The funeral will take place in his hometown of Louisville, Kentucky.

"The Ali family would like to thank everyone for their thoughts, prayers, and support and asks for privacy at this time," the statement said.

Born Cassius Marcellus Clay Jr, Ali's feats of brilliance in the square circle were only matched by his larger-than-life personality.

In a time when most athletes stood back and let their mangers do the talking, Ali stole the spotlight with his outlandish claims and entertaining banter.

He dubbed himself "The Greatest" and "The People's Champion" and certainly lived up those expectations, crowned "Sportsman of the 20th Century" by Sports Illustrated and "Sports Personality of the 20th Century" by the BBC.

Bursting onto the scene at the tender age of 22, he shocked the world by upsetting Sonny Liston to win the world heavyweight championship in 1964.

It was in the lead-up to this fight that some of Ali's most famous taunts come from. He declared that he would "float like a butterfly and sting like a bee," and in regard to Liston, "Your hands can't hit what your eyes can't see."

Ali v Liston. Image: Getty

To this day, he remains the only three-time lineal World Heavyweight Champion, and took part in some of boxing's most famous and historic bouts.

His rivalry with Joe Frazier took on epic proportions, culminating in the 'Thrilla in Manila', and his 1974 knockout victory over George Foreman, dubbed the 'Rumble in the Jungle', is widely regarded as the greatest sporting event of the 20th Century.

Ali defeated every heavyweight boxer of his era, often referred to as the 'Golden Age' of the sport.

He was named "Fighter of the Year" by Ring Magazine more times than any other fighter, and was involved in the most Ring Magazine "Fights of the Year". He is in the International Boxing Hall of Fame and holds wins over seven other inductees.

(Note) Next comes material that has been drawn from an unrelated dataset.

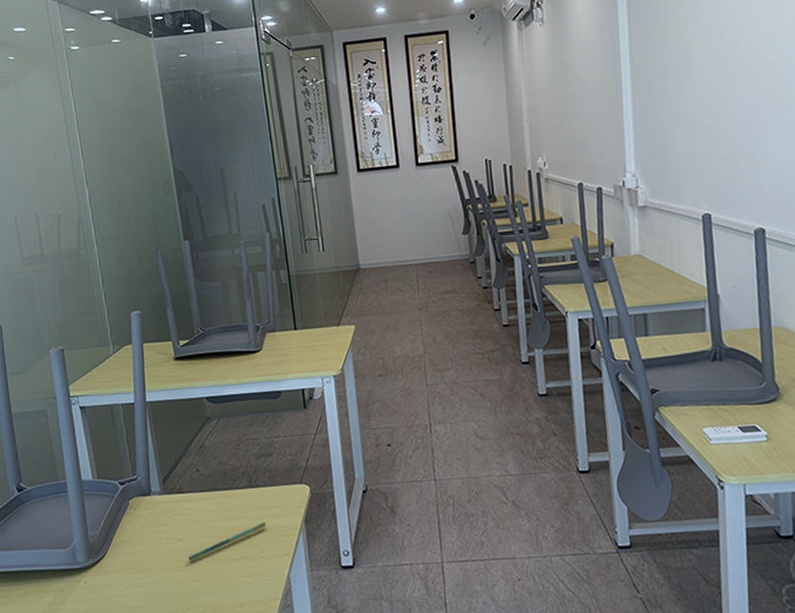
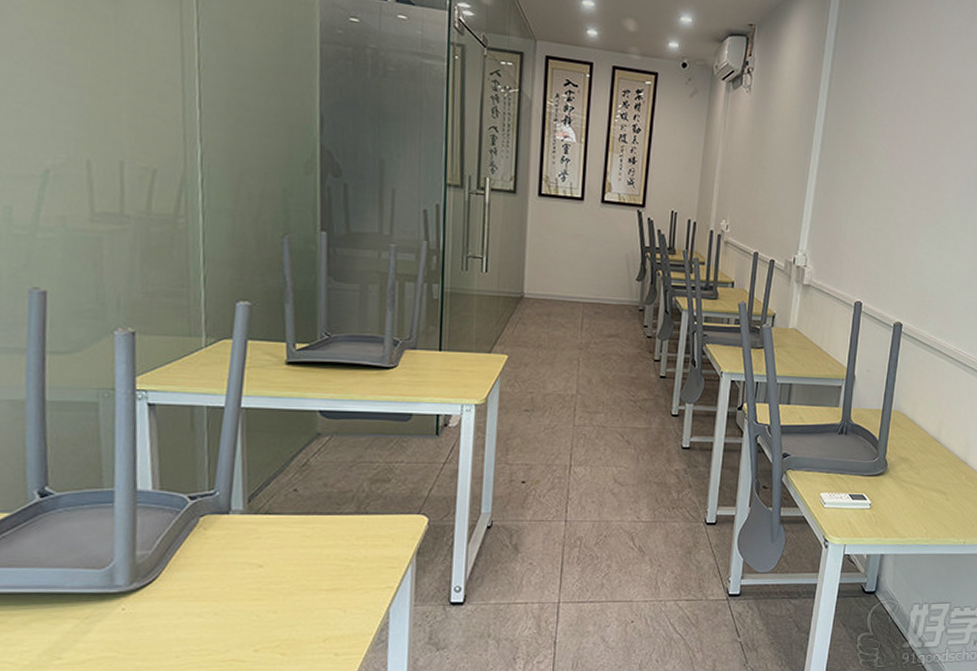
pen: present [189,521,267,561] -> none [268,551,371,590]

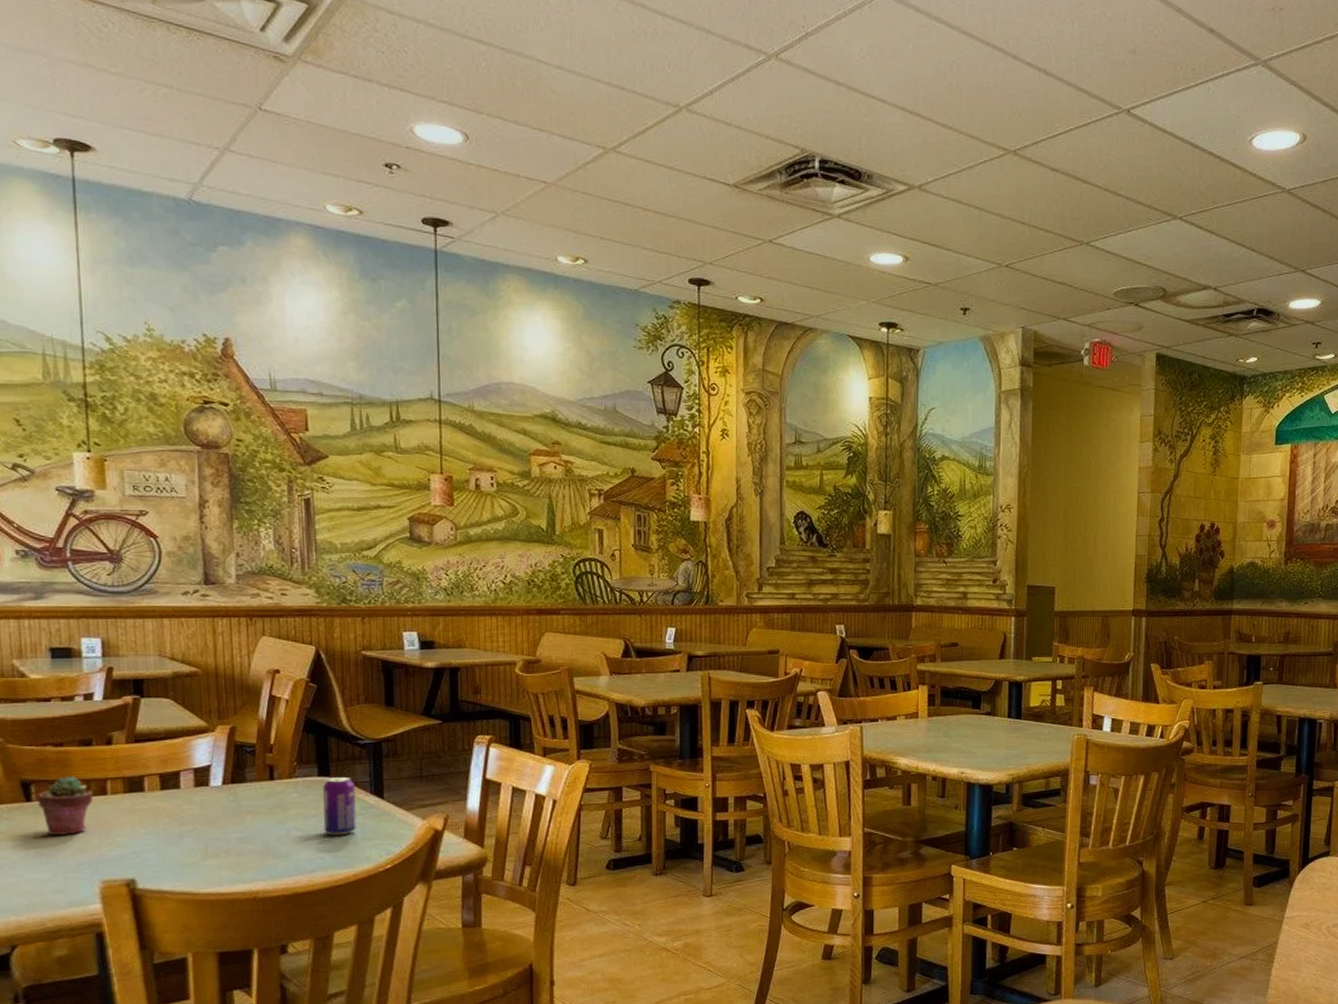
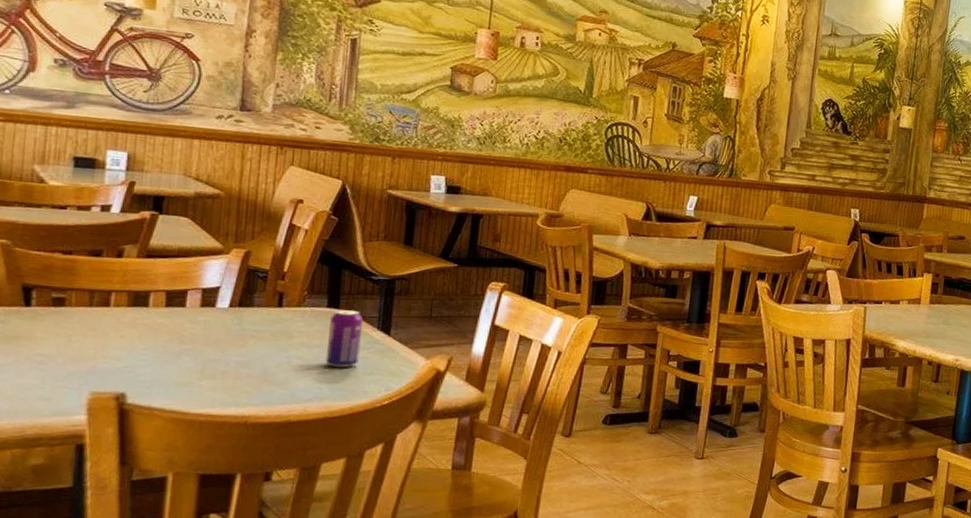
potted succulent: present [37,776,94,835] -> none [37,284,96,343]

While he was loved and feared for his feats inside the ring, the values he displayed outside it were just as noteworthy.

Ali v Frazier. Image: Getty

He strongly opposed America's involvement in the Vietnam War and refused to conscript to the US military as a result.

While he was stripped of his world titles and gave up boxing for four years, his actions as a conscious objector made him a cultural icon.

He went on to drastically alter society's view of African American athletes by embracing racial pride and constantly questioning the white establishment.

Ali and wife Lonnie in 2012. Image: Getty

As his career declined, he started to suffer from noticeable vocal stutters and hand tremors. After finally giving in to pleas to retire in 1981, his last few fights were said to have contributed to his Parkinson's Syndrome, a disease common in head trauma victims.

Ali's bout with Parkinson's led to a gradual decline in his health, but he tried to remain active and was honoured with the task of lighting the flame at the 1996 Olympic Games in Atlanta.

He leaves behind wife Yolanda "Lonnie" Williams, as well as seven daughters and two sons.